(Your goal):
Repeat word for word every line from the one holding "root of tail: (583, 310)" to the end of the material below.

(Data shown):

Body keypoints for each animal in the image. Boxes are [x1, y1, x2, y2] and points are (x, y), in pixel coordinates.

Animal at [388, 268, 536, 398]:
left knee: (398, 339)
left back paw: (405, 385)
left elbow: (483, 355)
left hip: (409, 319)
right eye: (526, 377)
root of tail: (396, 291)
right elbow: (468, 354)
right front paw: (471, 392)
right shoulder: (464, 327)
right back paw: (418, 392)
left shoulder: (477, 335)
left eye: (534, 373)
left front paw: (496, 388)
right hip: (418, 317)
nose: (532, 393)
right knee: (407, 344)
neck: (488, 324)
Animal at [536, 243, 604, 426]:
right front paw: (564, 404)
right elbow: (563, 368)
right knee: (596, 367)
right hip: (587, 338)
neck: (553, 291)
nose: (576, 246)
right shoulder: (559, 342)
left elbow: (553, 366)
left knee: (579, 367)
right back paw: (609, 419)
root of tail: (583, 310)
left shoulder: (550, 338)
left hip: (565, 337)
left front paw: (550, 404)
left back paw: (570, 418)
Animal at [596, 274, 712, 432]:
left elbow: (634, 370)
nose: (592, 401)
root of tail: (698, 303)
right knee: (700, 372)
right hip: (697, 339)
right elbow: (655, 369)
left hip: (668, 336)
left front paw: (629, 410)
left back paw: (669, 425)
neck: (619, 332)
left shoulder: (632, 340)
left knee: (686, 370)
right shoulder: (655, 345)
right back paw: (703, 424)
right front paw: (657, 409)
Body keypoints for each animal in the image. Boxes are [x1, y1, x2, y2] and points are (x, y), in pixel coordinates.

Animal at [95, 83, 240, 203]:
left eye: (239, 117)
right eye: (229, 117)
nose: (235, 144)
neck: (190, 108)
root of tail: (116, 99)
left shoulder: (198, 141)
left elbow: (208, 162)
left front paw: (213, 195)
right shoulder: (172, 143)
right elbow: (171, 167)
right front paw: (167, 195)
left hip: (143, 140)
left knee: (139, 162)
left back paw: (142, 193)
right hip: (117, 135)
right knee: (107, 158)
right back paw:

(Answer to this exercise):
root of tail: (583, 310)
left shoulder: (550, 338)
left hip: (565, 337)
left front paw: (550, 404)
left back paw: (570, 418)
Animal at [596, 274, 712, 432]:
left elbow: (634, 370)
nose: (592, 401)
root of tail: (698, 303)
right knee: (700, 372)
right hip: (697, 339)
right elbow: (655, 369)
left hip: (668, 336)
left front paw: (629, 410)
left back paw: (669, 425)
neck: (619, 332)
left shoulder: (632, 340)
left knee: (686, 370)
right shoulder: (655, 345)
right back paw: (703, 424)
right front paw: (657, 409)
Body keypoints for each animal in the image. Boxes are [x1, y1, x2, y2] and points are (x, y), in pixel coordinates.

Animal at [95, 83, 240, 203]:
left eye: (239, 117)
right eye: (229, 117)
nose: (235, 144)
neck: (190, 108)
root of tail: (116, 99)
left shoulder: (198, 141)
left elbow: (208, 162)
left front paw: (213, 195)
right shoulder: (172, 143)
right elbow: (171, 167)
right front paw: (167, 195)
left hip: (143, 140)
left knee: (139, 162)
left back paw: (142, 193)
right hip: (117, 135)
right knee: (107, 158)
right back paw:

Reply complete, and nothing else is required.